**PAGE EXCERPT**:
Finally, the evaluation includes several control variables to account for individual and contextual differences that may influence the intervention’s effectiveness. These include prior experience with interpreters, frequency of interpreter access in the workplace, general openness to learning, and familiarity with intercultural communication. These items are adapted from the language services utilisation scale (LSUS) [76], the intrinsic motivation inventory [51], and the cultural competence assessment (CCA) scale [77]. The complete questionnaire is provided in S2 Appendix.

Process evaluation.

The process evaluation focuses on the usability, satisfaction, and perceived relevance of the training, using items adapted from the questionnaire for professional training evaluation [78] and the reaction and learning levels of Kirkpatrick’s Model [79]. MHCPs will rate aspects such as the clarity of learning objectives, applicability of content, effectiveness of training methods (e.g., role-plays, discussions), and usefulness of supporting materials. This data will inform further refinement of the training intervention.

Measurements will be taken at three key time points: baseline (immediately before the training), immediately after the training (first post-implementation test), and three months after the intervention (secondary post-implementation test). This multi-phase evaluation design will enable a thorough assessment of both immediate and sustained impacts of the intervention, along with an analysis of its implementation effectiveness [29,80].

Data management plan.

All data will be managed in accordance with Utrecht University’s Research Data Management policy and GDPR requirements.

Data collection: Data will include de-identified feedback from mental healthcare providers through questionnaires and interviews.

Data storage and security: Data will be securely stored on Utrecht University’s protected servers, accessible only to the research team.

Anonymisation: All personal identifiers will be removed prior to analysis. Only coded, de-identified data will be retained.

Data sharing: Supporting materials (lesson plan and evaluation tools) are provided with this submission.

Preservation: Data will be preserved for a minimum of 10 years in Utrecht University’s institutional repository.

Ethical considerations.

**PROVIDED DATA**:
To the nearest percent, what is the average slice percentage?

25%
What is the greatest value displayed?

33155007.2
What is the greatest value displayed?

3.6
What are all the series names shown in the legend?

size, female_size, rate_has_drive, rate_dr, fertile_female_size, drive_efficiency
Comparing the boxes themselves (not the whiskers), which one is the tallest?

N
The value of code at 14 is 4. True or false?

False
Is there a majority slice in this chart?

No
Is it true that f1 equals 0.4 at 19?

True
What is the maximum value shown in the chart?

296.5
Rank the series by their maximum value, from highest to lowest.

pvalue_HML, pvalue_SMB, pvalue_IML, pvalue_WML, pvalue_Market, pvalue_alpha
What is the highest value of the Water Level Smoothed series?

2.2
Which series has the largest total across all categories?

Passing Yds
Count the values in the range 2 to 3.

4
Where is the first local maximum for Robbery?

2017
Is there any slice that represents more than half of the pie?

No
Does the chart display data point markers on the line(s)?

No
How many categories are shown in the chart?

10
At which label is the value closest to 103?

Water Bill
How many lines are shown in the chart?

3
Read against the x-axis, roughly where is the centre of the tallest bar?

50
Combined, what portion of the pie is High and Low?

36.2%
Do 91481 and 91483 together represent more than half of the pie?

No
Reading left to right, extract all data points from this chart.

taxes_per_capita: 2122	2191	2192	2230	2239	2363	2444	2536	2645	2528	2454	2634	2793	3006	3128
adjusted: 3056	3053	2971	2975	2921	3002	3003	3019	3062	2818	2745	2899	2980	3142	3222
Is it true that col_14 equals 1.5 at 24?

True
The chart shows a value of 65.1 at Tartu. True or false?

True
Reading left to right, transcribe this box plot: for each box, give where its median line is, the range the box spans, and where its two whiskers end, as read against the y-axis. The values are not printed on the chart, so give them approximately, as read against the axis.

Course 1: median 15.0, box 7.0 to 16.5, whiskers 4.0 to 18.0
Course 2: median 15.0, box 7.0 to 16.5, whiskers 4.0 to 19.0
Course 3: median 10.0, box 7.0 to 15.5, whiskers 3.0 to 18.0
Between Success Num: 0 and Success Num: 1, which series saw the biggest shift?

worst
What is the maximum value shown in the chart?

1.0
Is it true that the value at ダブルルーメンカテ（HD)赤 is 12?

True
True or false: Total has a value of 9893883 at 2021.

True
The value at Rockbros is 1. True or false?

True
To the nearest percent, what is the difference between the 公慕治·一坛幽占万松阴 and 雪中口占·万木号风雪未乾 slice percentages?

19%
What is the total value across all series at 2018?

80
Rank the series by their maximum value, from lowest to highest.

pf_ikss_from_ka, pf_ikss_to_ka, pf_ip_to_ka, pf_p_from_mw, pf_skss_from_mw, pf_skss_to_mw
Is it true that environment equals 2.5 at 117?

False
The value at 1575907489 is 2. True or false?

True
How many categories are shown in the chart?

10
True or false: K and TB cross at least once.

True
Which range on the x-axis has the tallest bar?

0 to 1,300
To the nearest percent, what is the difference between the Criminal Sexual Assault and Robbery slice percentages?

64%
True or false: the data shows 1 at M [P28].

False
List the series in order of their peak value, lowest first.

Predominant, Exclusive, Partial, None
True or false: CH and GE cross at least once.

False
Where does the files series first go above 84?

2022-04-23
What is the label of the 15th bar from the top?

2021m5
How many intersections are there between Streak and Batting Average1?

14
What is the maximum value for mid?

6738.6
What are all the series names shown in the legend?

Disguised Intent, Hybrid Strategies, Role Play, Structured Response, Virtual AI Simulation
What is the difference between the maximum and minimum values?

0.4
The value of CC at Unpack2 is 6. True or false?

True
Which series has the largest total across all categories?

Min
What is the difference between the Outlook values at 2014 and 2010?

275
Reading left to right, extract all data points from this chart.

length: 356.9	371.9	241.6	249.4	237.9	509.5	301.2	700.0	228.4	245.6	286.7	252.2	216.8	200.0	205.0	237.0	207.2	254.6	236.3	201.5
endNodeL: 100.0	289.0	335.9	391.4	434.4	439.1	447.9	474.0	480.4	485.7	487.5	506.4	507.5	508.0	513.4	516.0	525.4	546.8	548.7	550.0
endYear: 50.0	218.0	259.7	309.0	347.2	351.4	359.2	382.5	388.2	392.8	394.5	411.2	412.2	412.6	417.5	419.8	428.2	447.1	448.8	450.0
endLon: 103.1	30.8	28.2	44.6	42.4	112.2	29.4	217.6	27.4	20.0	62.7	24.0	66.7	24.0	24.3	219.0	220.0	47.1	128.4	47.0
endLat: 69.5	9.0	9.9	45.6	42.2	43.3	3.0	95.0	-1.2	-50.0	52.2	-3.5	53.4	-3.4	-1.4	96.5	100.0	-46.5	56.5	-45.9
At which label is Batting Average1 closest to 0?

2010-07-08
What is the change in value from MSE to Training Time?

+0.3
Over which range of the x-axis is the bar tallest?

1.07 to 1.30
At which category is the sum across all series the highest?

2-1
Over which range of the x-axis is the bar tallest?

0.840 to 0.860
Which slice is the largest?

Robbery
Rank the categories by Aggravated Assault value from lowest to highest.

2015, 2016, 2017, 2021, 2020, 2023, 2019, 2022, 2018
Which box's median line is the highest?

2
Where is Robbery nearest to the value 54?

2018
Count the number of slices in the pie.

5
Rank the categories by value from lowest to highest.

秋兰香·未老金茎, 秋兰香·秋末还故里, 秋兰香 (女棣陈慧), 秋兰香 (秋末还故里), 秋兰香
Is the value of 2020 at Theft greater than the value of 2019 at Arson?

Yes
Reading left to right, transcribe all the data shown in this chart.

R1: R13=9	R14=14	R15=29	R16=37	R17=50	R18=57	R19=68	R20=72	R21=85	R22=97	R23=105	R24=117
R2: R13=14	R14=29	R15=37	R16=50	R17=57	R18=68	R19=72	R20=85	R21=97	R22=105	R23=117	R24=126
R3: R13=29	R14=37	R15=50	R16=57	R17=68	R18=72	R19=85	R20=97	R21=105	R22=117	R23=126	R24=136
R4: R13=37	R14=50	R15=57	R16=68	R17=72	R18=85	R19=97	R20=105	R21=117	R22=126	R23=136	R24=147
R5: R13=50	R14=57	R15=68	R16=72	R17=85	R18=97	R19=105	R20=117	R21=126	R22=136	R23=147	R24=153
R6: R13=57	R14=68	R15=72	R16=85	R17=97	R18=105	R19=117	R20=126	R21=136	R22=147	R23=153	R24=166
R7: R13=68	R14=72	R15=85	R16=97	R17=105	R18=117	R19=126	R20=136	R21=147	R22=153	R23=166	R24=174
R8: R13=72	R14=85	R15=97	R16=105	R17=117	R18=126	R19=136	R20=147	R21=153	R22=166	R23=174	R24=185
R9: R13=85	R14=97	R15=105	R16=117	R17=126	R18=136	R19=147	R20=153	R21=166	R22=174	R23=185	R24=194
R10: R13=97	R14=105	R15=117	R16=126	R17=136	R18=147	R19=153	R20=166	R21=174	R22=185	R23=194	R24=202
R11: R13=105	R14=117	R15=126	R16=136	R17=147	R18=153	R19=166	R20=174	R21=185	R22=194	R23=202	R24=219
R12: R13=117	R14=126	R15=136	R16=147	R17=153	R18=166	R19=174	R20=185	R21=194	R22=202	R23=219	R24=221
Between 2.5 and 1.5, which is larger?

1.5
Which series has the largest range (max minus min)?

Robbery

**WHAT YOU WILL DO**:
1 - Return the passage of the training evaluation excerpt that starts at "Data management plan." and ends at "the research team.", copied word for word.
2 - List the control variables named in the training evaluation excerpt.
The lines above have no connection to the training evaluation excerpt.

**ANSWER SECTION**:
1 -
Data management plan.

All data will be managed in accordance with Utrecht University’s Research Data Management policy and GDPR requirements.

Data collection: Data will include de-identified feedback from mental healthcare providers through questionnaires and interviews.

Data storage and security: Data will be securely stored on Utrecht University’s protected servers, accessible only to the research team.

2 -
- Prior experience with interpreters
- Frequency of interpreter access in the workplace
- General openness to learning
- Familiarity with intercultural communication